I’M JUST CURIOUS – School: then and now

by Debbie Walker

I believe most of us went to school as children, different years, and different eras in some cases. To start, just in my family, there was dad and mom’s generation. Yes, we all know dad walked 30 miles to school, rain, shine, or snow and that’s after the chores were done.

Mom I discovered was in the top of her classes. I know they studied the three R’s, ‘Reading and ‘Riting and ‘Rithmatic, taught to the tune of a hickory stick. Mom used to sing that for us.

Then there was my generation. Our school had four grades in the two buildings in town. One teacher for each of the two grade rooms.
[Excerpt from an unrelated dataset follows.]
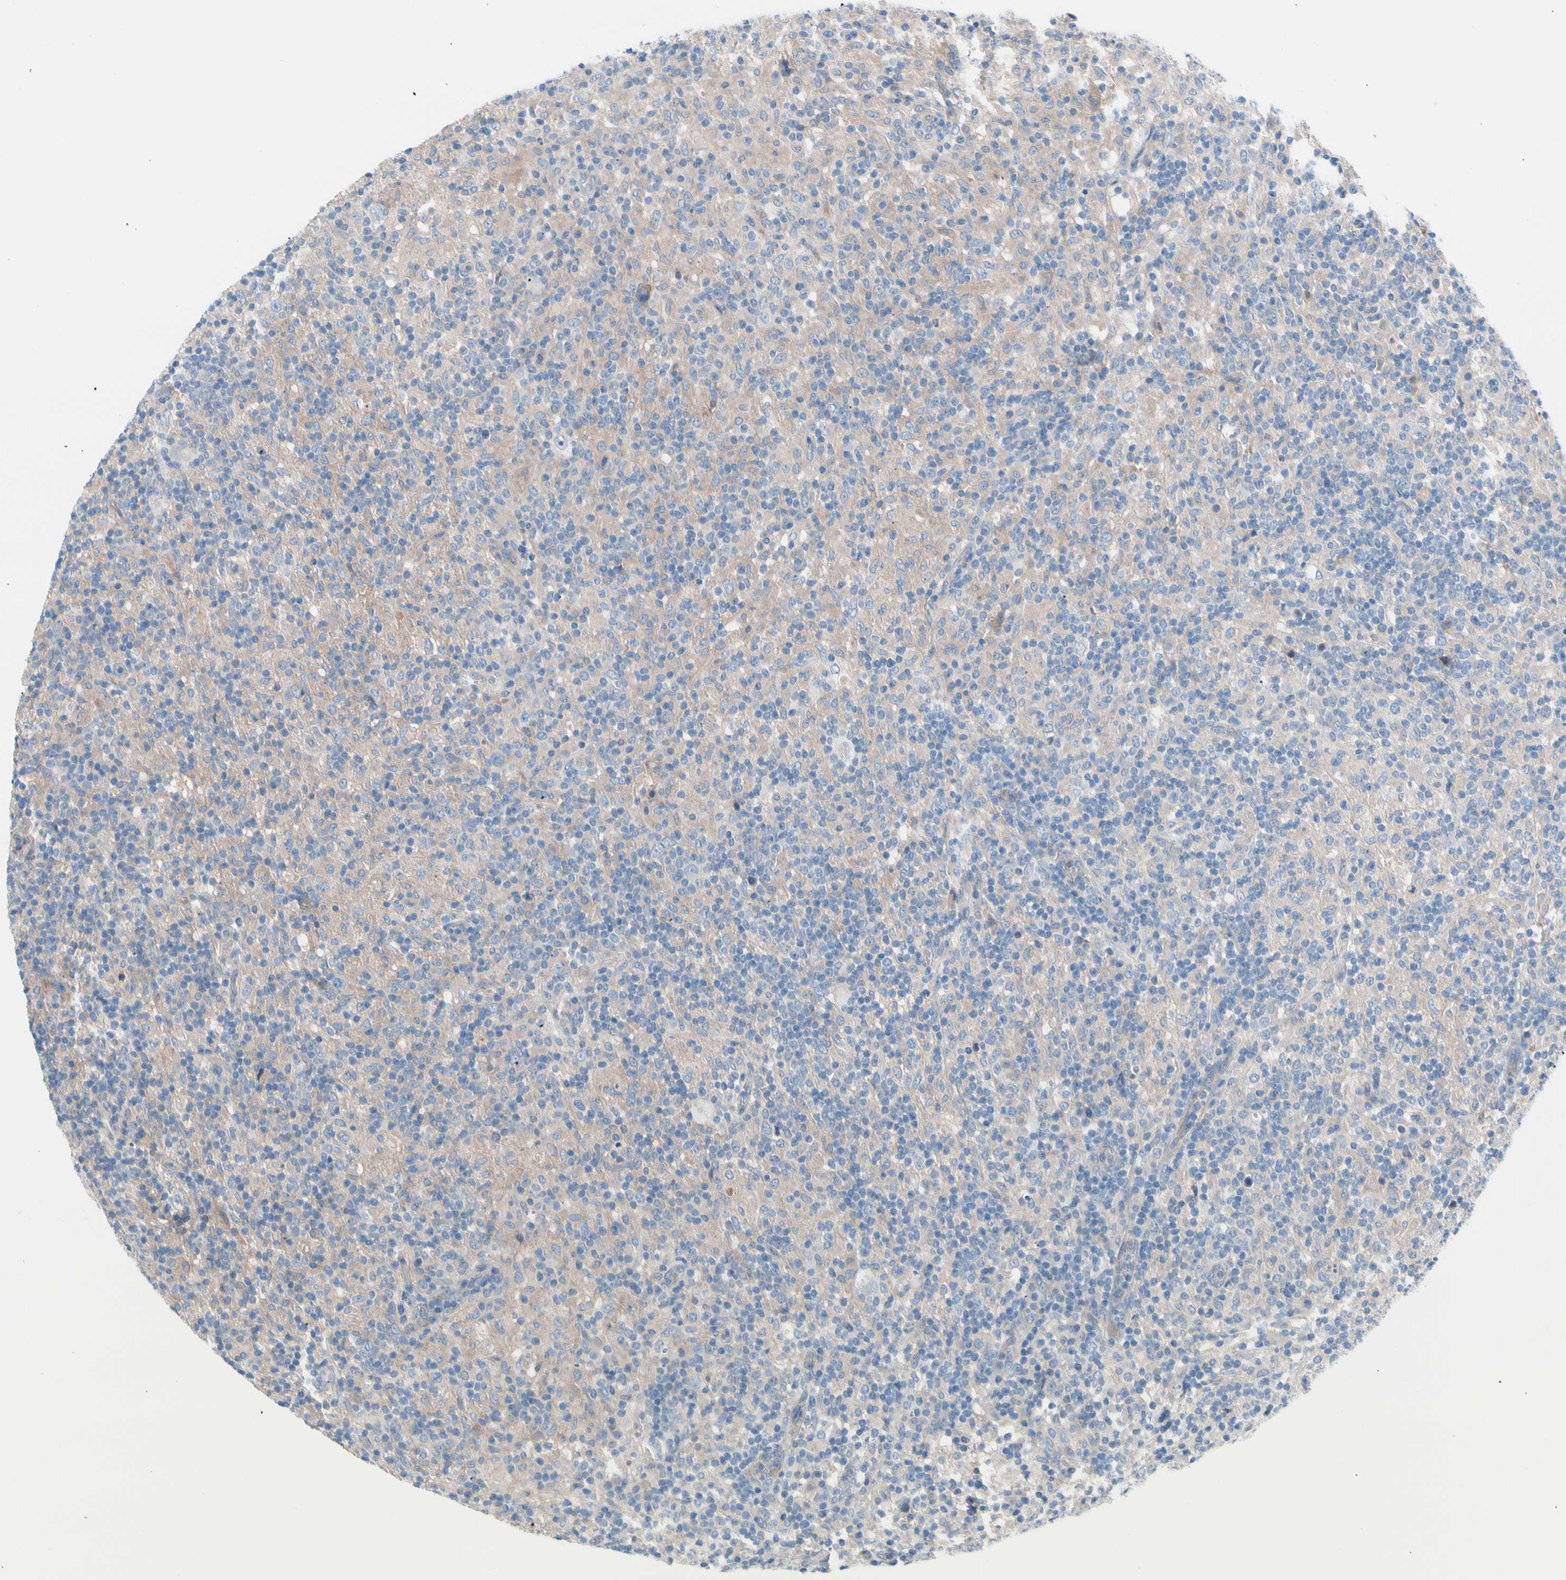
{"staining": {"intensity": "negative", "quantity": "none", "location": "none"}, "tissue": "lymphoma", "cell_type": "Tumor cells", "image_type": "cancer", "snomed": [{"axis": "morphology", "description": "Hodgkin's disease, NOS"}, {"axis": "topography", "description": "Lymph node"}], "caption": "Human Hodgkin's disease stained for a protein using immunohistochemistry (IHC) demonstrates no staining in tumor cells.", "gene": "CASQ1", "patient": {"sex": "male", "age": 70}}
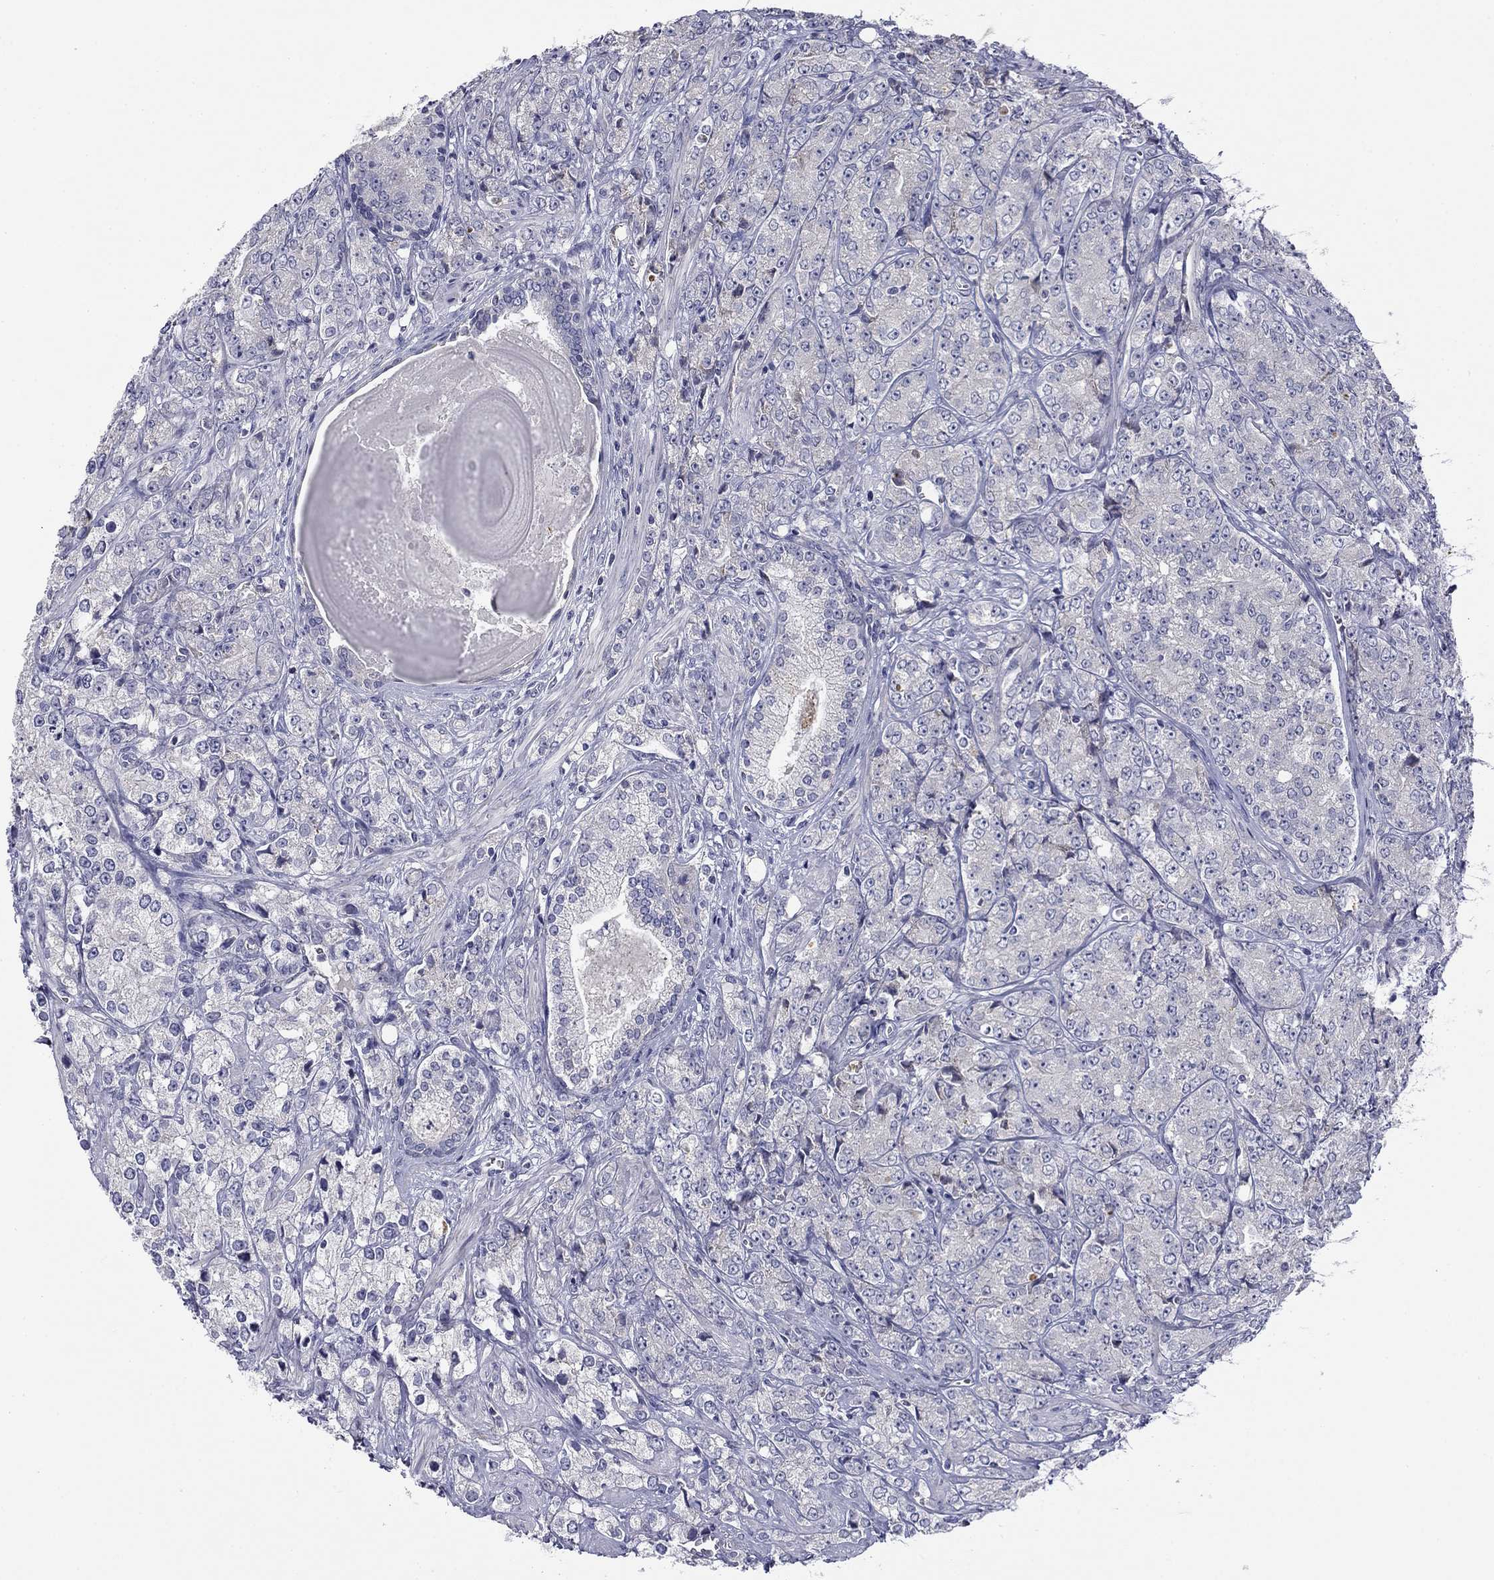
{"staining": {"intensity": "negative", "quantity": "none", "location": "none"}, "tissue": "prostate cancer", "cell_type": "Tumor cells", "image_type": "cancer", "snomed": [{"axis": "morphology", "description": "Adenocarcinoma, NOS"}, {"axis": "topography", "description": "Prostate and seminal vesicle, NOS"}, {"axis": "topography", "description": "Prostate"}], "caption": "Immunohistochemistry histopathology image of neoplastic tissue: human prostate adenocarcinoma stained with DAB (3,3'-diaminobenzidine) reveals no significant protein expression in tumor cells.", "gene": "SPATA7", "patient": {"sex": "male", "age": 68}}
No kindergarten, just 1-4 and 5-8.

I imagine the teachers had plenty to complain about. I am reasonably sure my teachers have all gone to their reward by now. I bet they would have plenty to say about what their days were like.

After having volunteered in a classroom for two-and-a-half years, a thought crossed my mind. I have no idea what my daughter’s class days were like. I didn’t know how she was taught. What was the ‘theory’ behind the math style she was taught? The Common Core Math being taught now in Maine, oh, brother, it’s crazy!

I am not writing any of this as any kind of criticism of the teachers now. Believe me, from what I saw in those volunteered years I really don’t know how they do it without a volunteer or aide in their room. There is so much to be taught and, of course, there are children at different skill levels. My example would be the reading. The teacher must find a way to teach them all. They must make time for the computer-generated tests. And I don’t want to get started on that one!

There are possibly stations, in their classrooms, for their different types of class work. The teacher might be at the table teaching one level of reading to a group. There would be the group who sit at their desk and finish some class work, and there is probably a computer station for another group to get in their number of minutes for the week. There may be a library corner and a group will be there reading quietly, hopefully. Keep in mind now, the teacher must teach her group activity plus oversee the other stations. Imagine how that works out with one or two little ‘actors’ in the class.

Teachers must keep a schedule going all day. They must deal with morning break, lunch, and afternoon break. A lot of people think teachers get paid such a high wage. If you figured all the hours teachers work, including time they need to use on the weekend to prepare their classroom for the next week, hours they use up in the evenings, yes, divide those into their salary for hourly wage. They wouldn’t even be making minimum wage.

My intentions for this column was to give you a little view of the classrooms “then and now.” I’m sure you remember ‘then’ and I hope I gave you a look at ‘now.’ These are all my thoughts and opinions and not the responsibility of The Town Line.